Interview mit dem „Cover – Girl“ der Kosmetikausbildung

Frage: Sie sind jetzt im zweiten Ausbildungsjahr zur Kosmetikerin. Ist es immer noch Ihr Wunschberuf?

Melanie: Ja, auf jeden Fall ist es noch mein Wunschberuf, da ich schon sehr viel am Kunden arbeiten darf. Es macht mich richtig glücklich und bestätigt meine gute Arbeit, wenn die Kunden zufrieden sind und mir das auch sagen.

Frage: Wie sind Sie auf Ihren Berufswunsch gekommen?

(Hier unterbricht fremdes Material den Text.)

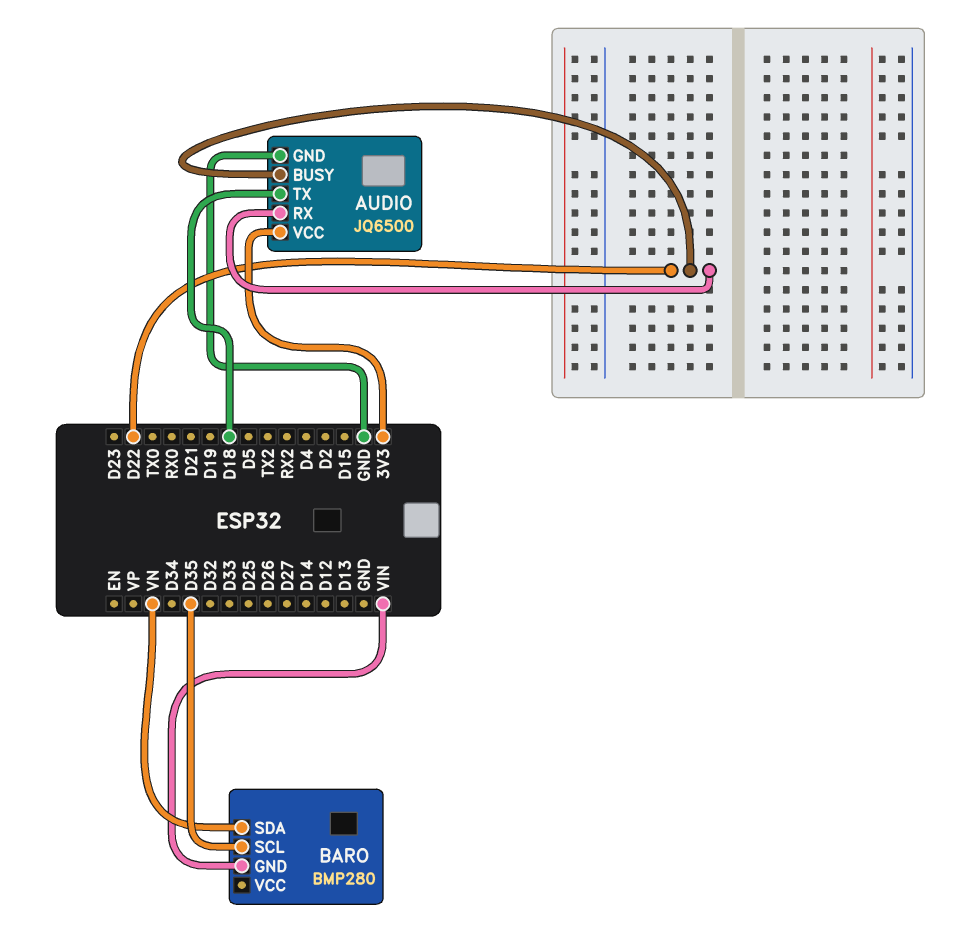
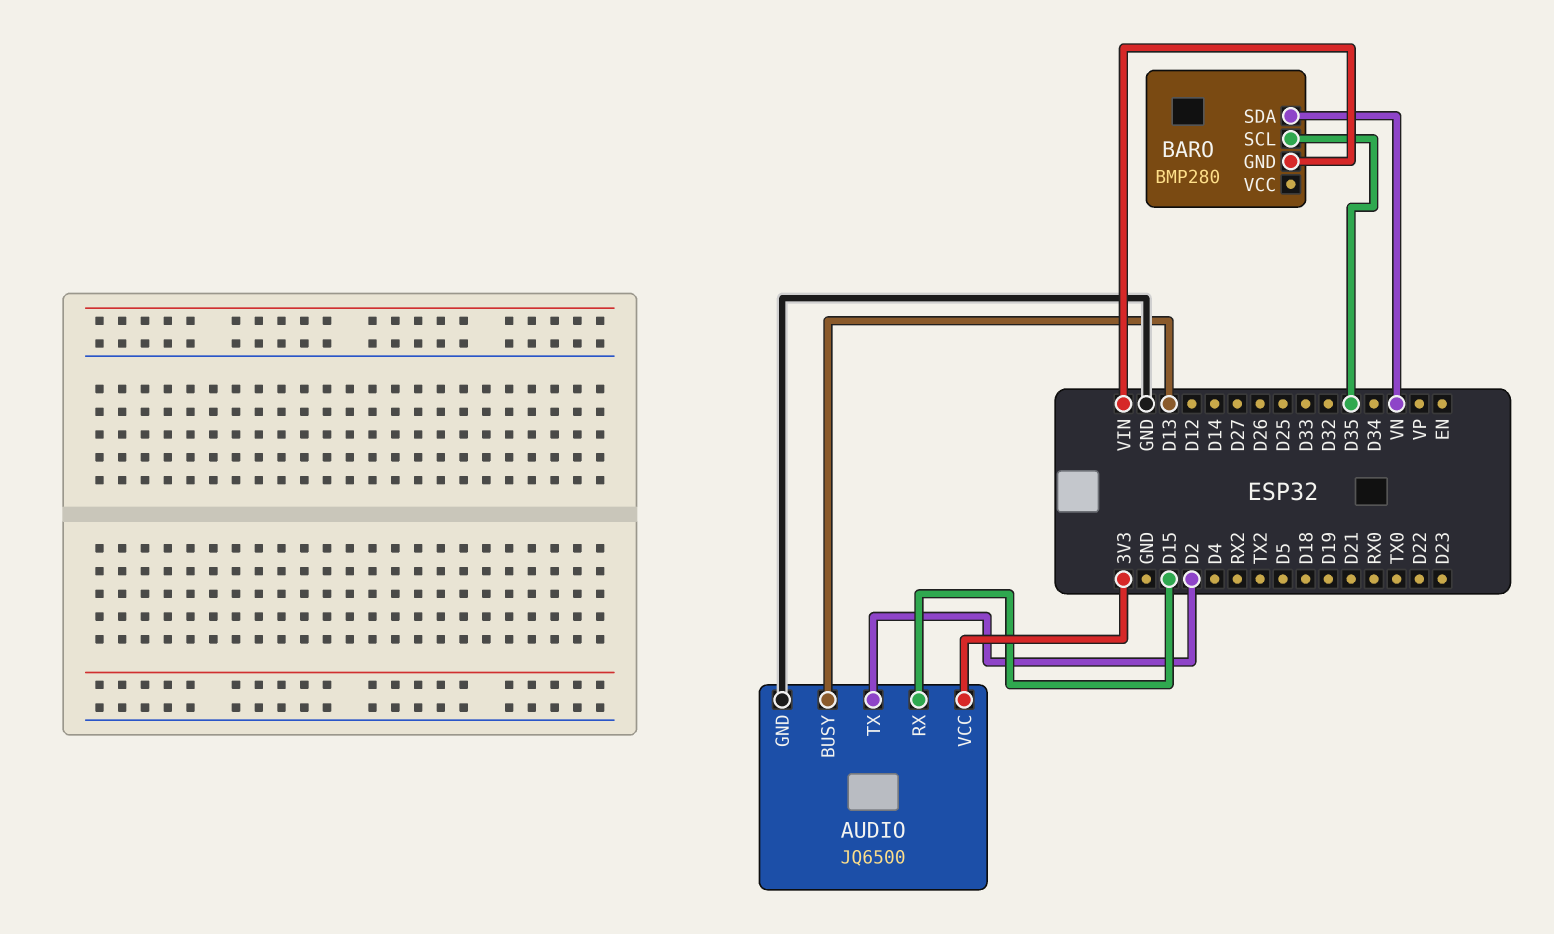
AUDIO pin BUSY: D22 -> D13
AUDIO pin RX: D22 -> D15
AUDIO pin TX: D18 -> D2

Melanie: Um ehrlich zu sein wollte ich früher zuerst Erzieherin werden. Mein erstes Praktikum war auch in dem Kindergarten, in den ich damals selber war. Ich habe aber gemerkt, dass ich mir diese Arbeit nicht für immer vorstellen konnte. In der 9. Klasse war noch ein Praktikum, welches ich bei einem Kinderarzt als Medizinische Fachangestellte absolvierte. Daraufhin beschloss ich, mich in diesem Beruf zu bewerben. Die Idee hatte sich allerdings nach einem Probearbeiten zerschlagen. Dabei habe ich nämlich sehr bewusst erlebt, dass mir beim Blutabnehmen und Spritzen schlecht wurde.

Da meine Tante Kosmetikerin ist hatte ich auch schon etwas Ahnung von diesem Beruf. Außerdem hatte ich schon immer Interesse und eine Vorliebe für Schönheit, Pflege und Schminken.

Frage: Was ist für Sie das Schönste an Ihrem Beruf?

Melanie: Für mich ist das Schönste das Zusammensein mit den Menschen, Kunden bei Problemen mit der Haut zu helfen und dabei Erfolge zu sehen. Ich finde toll, dass es schon Kunden gibt, die nur von mir behandelt werden wollen. Allein darf ich schon Augenbrauen färben und zupfen, Maniküre, Pediküre und Rückenmassagen durchführen. Meine Ausbilderin ist Kosmetikmeisterin und führt mit mir Lehrunterweisungen durch, damit ich viel kann und sicherer werde

In der Schule bin ich auch gern. Wir lernen und üben viel. Die Woche ist durch den Wechsel von Schul- und Arbeitstagen gut eingeteilt.

Frage: Gibt es auch etwas, das Sie stört?

Melanie: Bis jetzt gibt es noch nichts, was mich stört.

Frage: Sie werden in einem dualen Beruf ausgebildet. Wie haben Sie Ihren Ausbildungsbetrieb gefunden?

Melanie: Die Berufsberaterin des Arbeitsamtes hat mir zwei Vorschläge für Betriebe genannt, die ausbilden wollen. Dann wurde mir auch vorgeschlagen, zum  Ausbildungs – Speed – Dating hier in der Schule und zum Probearbeiten zu Frau Städtler – Steinig zu gehen. Das Bewerbungsgespräch bei Frau Schöne ist dann aber so positiv verlaufen, dass ich beide Termine absagen konnte. Im Kosmetikstudio Babor Beauty Spa bei Frau Schöne bin ich jetzt sehr glücklich.

Frage: Was empfehlen Sie Interessenten, die diesen Beruf ergreifen wollen?

Melanie: Wer diesen Beruf wirklich ausüben will sollte es tun. Na klar schreckt das niedrige Gehalt nach Abschluss der Lehre ab, aber es gibt nichts Besseres als den Beruf auszuüben, der einem liegt und der auch Spaß macht. Als Voraussetzung sollte man selbst großes Interesse an Pflege haben und sich selbst schon gut pflegen. Wichtig ist auch, dass man sich gut ausdrücken kann und Kommunikationsregeln beherrscht.

Frage: Welche Zukunftspläne haben Sie?

Melanie: So wirklich habe ich mir noch keine Gedanken gemacht. Ich lerne noch 1,5 Jahre, habe im April Zwischenprüfung. Da möchte ich natürlich ein gutes Ergebnis erreichen. Natürlich wäre es schön, sich nach der Ausbildung selbstständig zu machen oder  im Hotel zu arbeiten oder auf einem Kreuzfahrtschiff im Wellnessbereich.

Ich würde mich riesig freuen, wenn ich von meinem Ausbildungsbetrieb übernommen werde und dort weiterarbeiten kann.